Express the rows as a two-column CSV with the columns input and output, one CSV line per row: put each row's text under input and its answer under output, each in one quoted field with line breaks turned into spaces. Begin at the start of the rows and stop after the line that contains "ଦଳବେହେରାଙ୍କର".

(Dataset records)

<<<<

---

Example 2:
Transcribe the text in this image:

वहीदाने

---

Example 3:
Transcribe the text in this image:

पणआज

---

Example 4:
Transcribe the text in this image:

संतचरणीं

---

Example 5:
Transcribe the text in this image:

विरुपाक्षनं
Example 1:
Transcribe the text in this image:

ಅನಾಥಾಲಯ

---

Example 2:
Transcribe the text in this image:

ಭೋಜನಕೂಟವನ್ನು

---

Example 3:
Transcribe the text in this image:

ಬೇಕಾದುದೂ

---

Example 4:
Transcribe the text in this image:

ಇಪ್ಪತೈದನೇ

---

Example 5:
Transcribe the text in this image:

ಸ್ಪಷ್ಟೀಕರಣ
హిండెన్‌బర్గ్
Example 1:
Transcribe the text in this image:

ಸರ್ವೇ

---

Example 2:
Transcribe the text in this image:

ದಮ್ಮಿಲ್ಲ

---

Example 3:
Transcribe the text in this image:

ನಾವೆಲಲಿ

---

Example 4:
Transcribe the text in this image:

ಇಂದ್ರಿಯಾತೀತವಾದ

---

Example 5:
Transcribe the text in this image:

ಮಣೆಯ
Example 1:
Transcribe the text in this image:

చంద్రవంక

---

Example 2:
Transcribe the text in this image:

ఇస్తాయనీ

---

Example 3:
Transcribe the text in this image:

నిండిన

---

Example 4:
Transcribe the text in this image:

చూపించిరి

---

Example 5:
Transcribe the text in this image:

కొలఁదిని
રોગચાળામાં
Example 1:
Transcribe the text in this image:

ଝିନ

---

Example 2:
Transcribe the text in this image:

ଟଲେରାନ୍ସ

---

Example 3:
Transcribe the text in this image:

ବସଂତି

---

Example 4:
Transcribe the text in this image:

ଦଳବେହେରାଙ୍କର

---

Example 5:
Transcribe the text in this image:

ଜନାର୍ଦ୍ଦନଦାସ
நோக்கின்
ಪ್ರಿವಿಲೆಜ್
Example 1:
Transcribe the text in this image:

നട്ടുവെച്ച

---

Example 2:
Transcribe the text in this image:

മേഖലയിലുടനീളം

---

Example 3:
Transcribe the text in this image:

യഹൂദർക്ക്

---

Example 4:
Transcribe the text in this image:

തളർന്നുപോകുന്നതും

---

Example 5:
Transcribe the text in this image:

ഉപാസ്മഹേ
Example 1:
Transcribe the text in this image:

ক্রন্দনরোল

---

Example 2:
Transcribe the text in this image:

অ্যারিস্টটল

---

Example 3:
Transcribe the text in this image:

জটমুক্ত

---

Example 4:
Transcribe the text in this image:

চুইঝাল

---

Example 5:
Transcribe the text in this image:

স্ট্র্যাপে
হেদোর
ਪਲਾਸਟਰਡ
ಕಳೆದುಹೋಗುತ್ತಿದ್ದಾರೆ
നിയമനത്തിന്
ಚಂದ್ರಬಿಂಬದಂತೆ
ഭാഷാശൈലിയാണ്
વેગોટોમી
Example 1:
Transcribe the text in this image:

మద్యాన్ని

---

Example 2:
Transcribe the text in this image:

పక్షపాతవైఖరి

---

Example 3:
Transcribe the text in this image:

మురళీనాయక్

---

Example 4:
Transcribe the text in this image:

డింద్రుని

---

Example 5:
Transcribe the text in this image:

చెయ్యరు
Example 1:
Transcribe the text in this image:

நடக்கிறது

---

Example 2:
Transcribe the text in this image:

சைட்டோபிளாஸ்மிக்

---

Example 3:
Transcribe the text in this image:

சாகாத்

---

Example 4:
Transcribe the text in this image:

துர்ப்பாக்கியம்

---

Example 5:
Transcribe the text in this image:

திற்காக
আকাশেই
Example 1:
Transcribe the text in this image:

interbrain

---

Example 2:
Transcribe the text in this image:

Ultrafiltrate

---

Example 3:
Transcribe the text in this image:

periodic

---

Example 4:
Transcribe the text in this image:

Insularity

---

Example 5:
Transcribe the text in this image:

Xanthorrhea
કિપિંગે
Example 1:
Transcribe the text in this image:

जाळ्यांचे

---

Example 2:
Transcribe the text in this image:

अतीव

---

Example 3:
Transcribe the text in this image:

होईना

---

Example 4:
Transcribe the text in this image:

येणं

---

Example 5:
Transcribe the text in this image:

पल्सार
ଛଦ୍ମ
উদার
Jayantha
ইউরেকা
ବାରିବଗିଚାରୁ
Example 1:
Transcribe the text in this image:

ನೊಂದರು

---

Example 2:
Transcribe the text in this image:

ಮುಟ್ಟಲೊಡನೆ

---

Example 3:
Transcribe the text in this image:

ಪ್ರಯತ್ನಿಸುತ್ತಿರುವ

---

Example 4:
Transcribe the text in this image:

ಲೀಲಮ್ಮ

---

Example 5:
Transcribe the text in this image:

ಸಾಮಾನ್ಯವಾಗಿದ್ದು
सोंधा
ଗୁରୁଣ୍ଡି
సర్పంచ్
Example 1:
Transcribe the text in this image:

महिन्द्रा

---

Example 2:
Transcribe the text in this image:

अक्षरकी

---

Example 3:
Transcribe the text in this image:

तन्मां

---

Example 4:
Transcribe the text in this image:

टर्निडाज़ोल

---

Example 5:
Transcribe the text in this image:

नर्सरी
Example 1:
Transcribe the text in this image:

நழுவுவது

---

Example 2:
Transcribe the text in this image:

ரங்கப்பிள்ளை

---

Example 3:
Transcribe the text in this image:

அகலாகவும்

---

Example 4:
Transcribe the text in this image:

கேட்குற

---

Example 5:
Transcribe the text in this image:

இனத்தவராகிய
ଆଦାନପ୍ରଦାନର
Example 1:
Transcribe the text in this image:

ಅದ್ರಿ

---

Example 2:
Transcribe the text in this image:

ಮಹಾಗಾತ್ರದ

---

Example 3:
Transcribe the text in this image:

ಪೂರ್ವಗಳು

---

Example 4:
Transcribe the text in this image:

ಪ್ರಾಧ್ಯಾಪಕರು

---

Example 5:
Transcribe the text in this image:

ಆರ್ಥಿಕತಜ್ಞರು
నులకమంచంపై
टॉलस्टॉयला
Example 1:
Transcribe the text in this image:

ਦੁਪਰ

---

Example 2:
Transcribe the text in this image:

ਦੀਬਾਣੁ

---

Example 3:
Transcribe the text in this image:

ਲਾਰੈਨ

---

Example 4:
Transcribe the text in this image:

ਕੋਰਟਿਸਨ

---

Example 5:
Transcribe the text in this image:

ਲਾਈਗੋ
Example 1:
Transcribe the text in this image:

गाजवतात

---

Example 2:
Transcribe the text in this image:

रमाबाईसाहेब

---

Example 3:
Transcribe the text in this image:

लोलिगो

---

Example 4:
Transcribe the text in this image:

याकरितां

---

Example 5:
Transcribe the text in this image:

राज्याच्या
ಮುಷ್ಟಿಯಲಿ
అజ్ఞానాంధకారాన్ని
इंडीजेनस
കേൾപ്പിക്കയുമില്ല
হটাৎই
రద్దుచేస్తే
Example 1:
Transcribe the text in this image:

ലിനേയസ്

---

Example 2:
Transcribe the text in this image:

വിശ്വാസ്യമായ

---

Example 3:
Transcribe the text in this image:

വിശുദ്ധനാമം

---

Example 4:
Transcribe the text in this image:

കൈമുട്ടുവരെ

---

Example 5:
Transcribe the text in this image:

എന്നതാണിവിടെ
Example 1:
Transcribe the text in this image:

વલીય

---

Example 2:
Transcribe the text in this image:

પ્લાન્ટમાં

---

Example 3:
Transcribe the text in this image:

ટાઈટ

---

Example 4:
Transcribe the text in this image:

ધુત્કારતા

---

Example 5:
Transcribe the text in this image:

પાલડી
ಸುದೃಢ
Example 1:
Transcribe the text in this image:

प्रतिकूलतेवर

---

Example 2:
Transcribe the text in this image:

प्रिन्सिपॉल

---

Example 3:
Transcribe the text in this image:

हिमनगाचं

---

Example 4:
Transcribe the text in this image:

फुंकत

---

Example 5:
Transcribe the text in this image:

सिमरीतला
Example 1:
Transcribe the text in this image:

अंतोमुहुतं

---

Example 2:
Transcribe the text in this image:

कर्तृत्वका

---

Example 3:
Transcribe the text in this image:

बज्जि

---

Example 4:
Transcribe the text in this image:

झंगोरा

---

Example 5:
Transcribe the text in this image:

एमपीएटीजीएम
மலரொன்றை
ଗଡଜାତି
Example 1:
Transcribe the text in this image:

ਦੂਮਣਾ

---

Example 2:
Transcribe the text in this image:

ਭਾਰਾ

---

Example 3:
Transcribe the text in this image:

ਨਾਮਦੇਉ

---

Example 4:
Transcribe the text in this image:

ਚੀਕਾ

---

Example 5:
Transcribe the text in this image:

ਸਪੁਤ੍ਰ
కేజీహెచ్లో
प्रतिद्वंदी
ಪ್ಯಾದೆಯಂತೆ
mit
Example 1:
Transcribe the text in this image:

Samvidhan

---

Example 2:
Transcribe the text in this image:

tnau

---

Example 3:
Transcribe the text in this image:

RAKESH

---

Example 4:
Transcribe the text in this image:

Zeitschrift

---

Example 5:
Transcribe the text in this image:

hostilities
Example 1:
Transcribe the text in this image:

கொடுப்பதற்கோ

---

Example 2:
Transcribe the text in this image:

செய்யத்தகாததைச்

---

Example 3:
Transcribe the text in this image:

>>>>

- [Completed exercise]:
input,output
"--- Example 2: Transcribe the text in this image:","वहीदाने"
"--- Example 3: Transcribe the text in this image:","पणआज"
"--- Example 4: Transcribe the text in this image:","संतचरणीं"
"--- Example 5: Transcribe the text in this image:","विरुपाक्षनं"
"Example 1: Transcribe the text in this image:","ಅನಾಥಾಲಯ"
"--- Example 2: Transcribe the text in this image:","ಭೋಜನಕೂಟವನ್ನು"
"--- Example 3: Transcribe the text in this image:","ಬೇಕಾದುದೂ"
"--- Example 4: Transcribe the text in this image:","ಇಪ್ಪತೈದನೇ"
"--- Example 5: Transcribe the text in this image:","ಸ್ಪಷ್ಟೀಕರಣ హిండెన్‌బర్గ్"
"Example 1: Transcribe the text in this image:","ಸರ್ವೇ"
"--- Example 2: Transcribe the text in this image:","ದಮ್ಮಿಲ್ಲ"
"--- Example 3: Transcribe the text in this image:","ನಾವೆಲಲಿ"
"--- Example 4: Transcribe the text in this image:","ಇಂದ್ರಿಯಾತೀತವಾದ"
"--- Example 5: Transcribe the text in this image:","ಮಣೆಯ"
"Example 1: Transcribe the text in this image:","చంద్రవంక"
"--- Example 2: Transcribe the text in this image:","ఇస్తాయనీ"
"--- Example 3: Transcribe the text in this image:","నిండిన"
"--- Example 4: Transcribe the text in this image:","చూపించిరి"
"--- Example 5: Transcribe the text in this image:","కొలఁదిని રોગચાળામાં"
"Example 1: Transcribe the text in this image:","ଝିନ"
"--- Example 2: Transcribe the text in this image:","ଟଲେରାନ୍ସ"
"--- Example 3: Transcribe the text in this image:","ବସଂତି"
"--- Example 4: Transcribe the text in this image:","ଦଳବେହେରାଙ୍କର"